§ Texte retenu:

◇ ◇ ◇ ◇

Pour s’amuser, faut voir «Faut divorcer»
Claudia Collard (
28/6/2012 )
Depuis que l’heure de sa retraite «forcée» a sonné, Oscar vit avachi devant la télévision, entouré de bouteilles de bière. Son passe-temps favori: le bougonnage. De là à conclure que la vie de couple qu’il partage avec Martha depuis des années est en péril, il n’y a qu’un pas. Le couple le franchira-t-il? À suivre en assistant à la pièce Faut divorcer, présentée au Théâtre de la première scène.
Chose certaine, faut voir Faut divorcer. Faut voir Guy Gagnon dominer littéralement la scène, méconnaissable dans le personnage d’Oscar, capable de rendre sympathique ce vieux grognon déplaisant. Faut voir cette Martha (Noëlla Champagne) si effacée prendre du coffre au fil du récit, laissant poindre dans son discours des bribes d’émancipation. Et faut rencontrer l’avocat et ami du couple, Octave, personnifié par Marco Audet, tenter de sauver… ce qui reste.

◇ ◇ ◇ ◇

§ Données fournies:
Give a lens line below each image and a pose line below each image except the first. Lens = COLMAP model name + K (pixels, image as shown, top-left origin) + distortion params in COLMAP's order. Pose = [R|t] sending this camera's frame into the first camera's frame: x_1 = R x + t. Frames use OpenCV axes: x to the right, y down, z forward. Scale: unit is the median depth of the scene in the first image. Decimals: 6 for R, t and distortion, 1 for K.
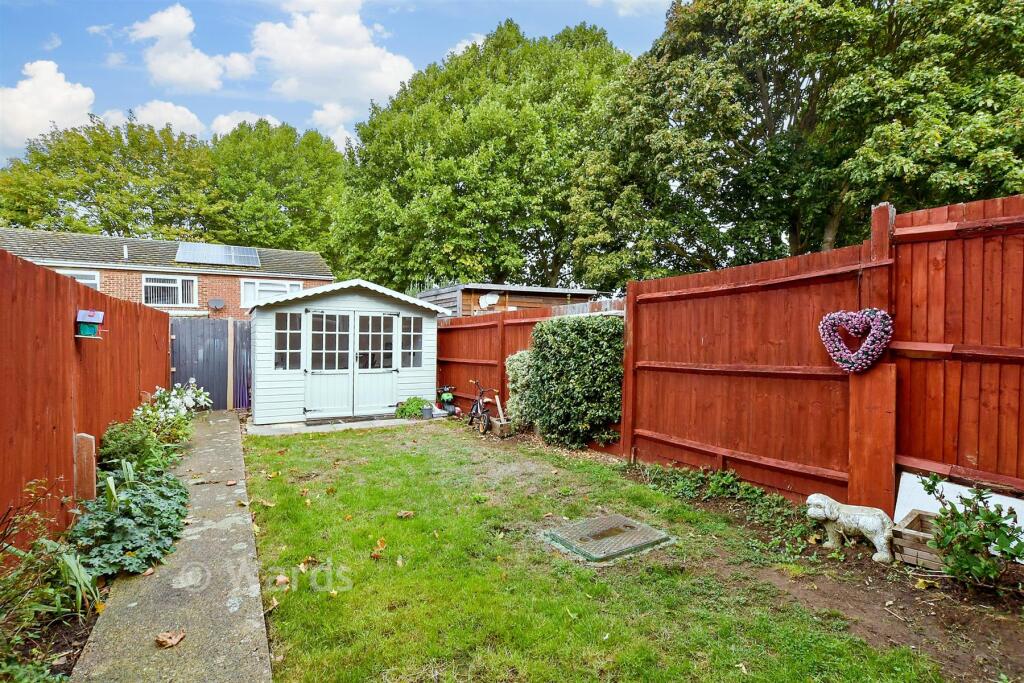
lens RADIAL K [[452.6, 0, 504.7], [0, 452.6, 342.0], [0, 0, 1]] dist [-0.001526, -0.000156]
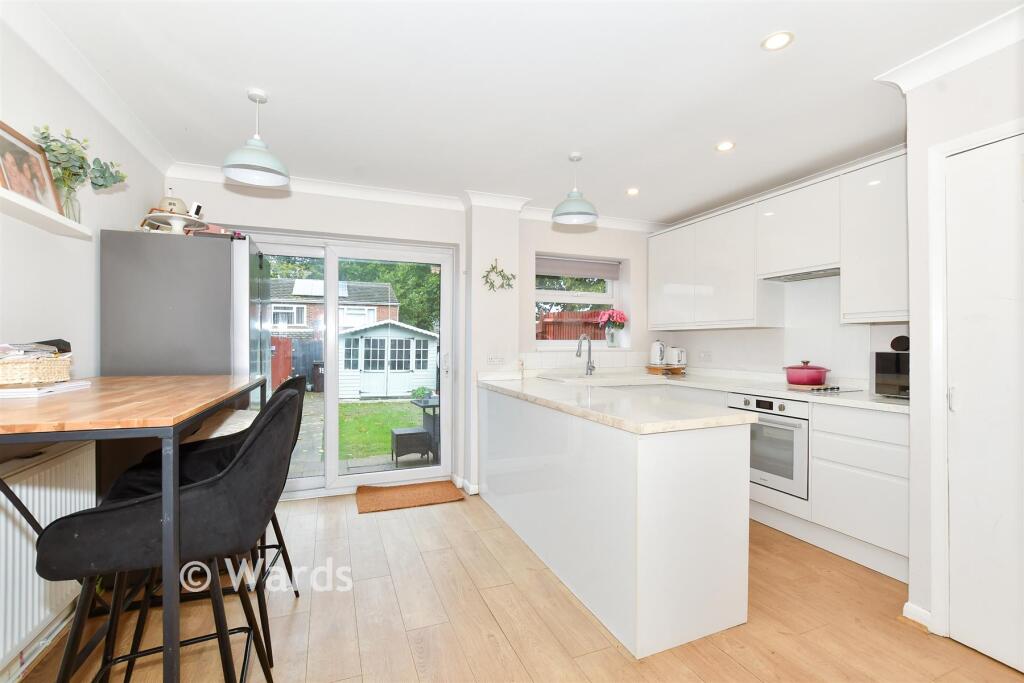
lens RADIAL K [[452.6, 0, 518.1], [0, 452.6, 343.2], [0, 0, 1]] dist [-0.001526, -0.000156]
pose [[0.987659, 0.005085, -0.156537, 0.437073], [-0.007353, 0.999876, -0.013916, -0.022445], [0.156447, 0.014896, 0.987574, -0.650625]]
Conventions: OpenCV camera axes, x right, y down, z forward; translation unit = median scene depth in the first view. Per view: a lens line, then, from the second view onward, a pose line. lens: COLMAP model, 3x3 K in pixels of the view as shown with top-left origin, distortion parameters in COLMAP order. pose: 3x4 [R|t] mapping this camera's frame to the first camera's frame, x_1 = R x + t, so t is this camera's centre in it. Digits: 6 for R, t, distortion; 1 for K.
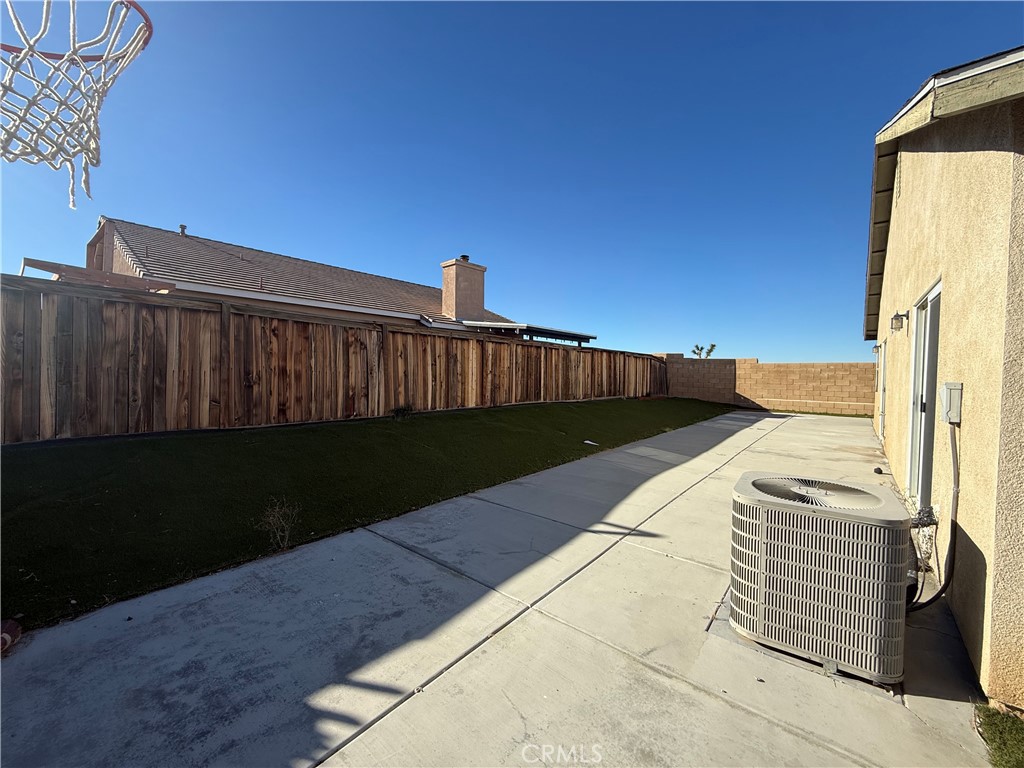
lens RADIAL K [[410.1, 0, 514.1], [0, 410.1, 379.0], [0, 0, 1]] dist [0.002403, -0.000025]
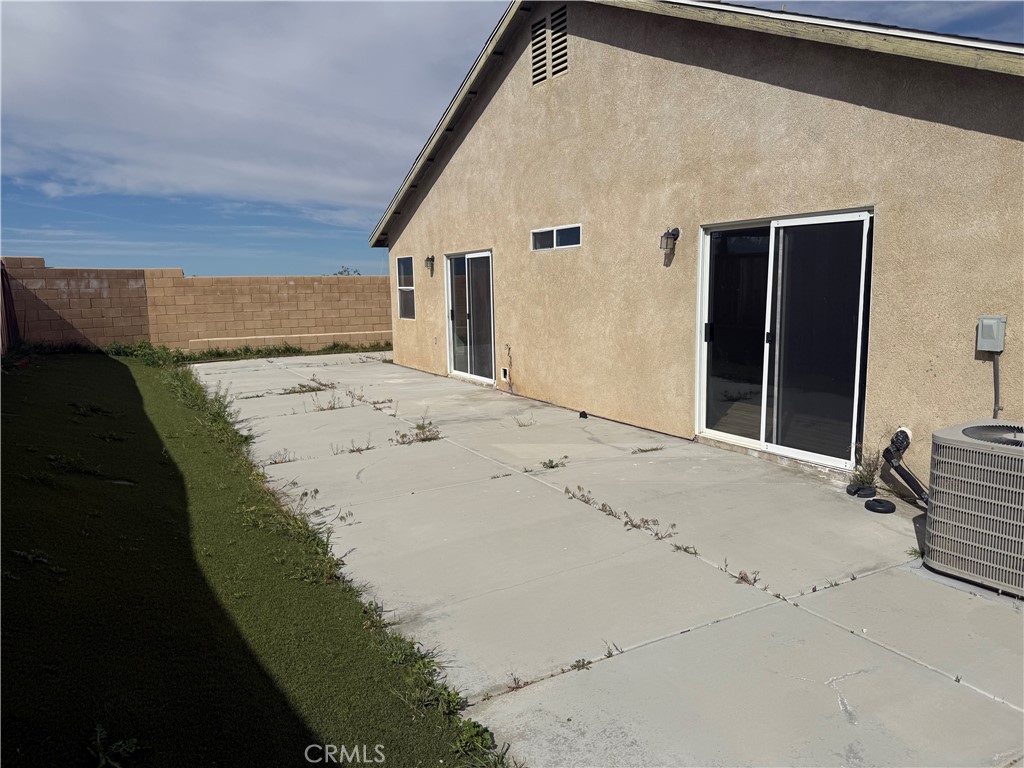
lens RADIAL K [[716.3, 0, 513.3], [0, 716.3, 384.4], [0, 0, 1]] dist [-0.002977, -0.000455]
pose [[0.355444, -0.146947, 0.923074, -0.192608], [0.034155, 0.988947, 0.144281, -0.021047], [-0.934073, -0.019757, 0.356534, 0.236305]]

◇ ◇ ◇ ◇

§ Travail demandé:
1. Reproduisez, dans la critique de la pièce Faut divorcer, tout le passage qui va de « Depuis que l’heure » jusqu’à « la première scène. ».
2. Selon la critique de la pièce Faut divorcer, quel comédien interprète Octave, l’avocat et ami du couple ?

§ Réponses proposées:
1.
Depuis que l’heure de sa retraite «forcée» a sonné, Oscar vit avachi devant la télévision, entouré de bouteilles de bière. Son passe-temps favori: le bougonnage. De là à conclure que la vie de couple qu’il partage avec Martha depuis des années est en péril, il n’y a qu’un pas. Le couple le franchira-t-il? À suivre en assistant à la pièce Faut divorcer, présentée au Théâtre de la première scène.

2. Marco Audet interprète Octave.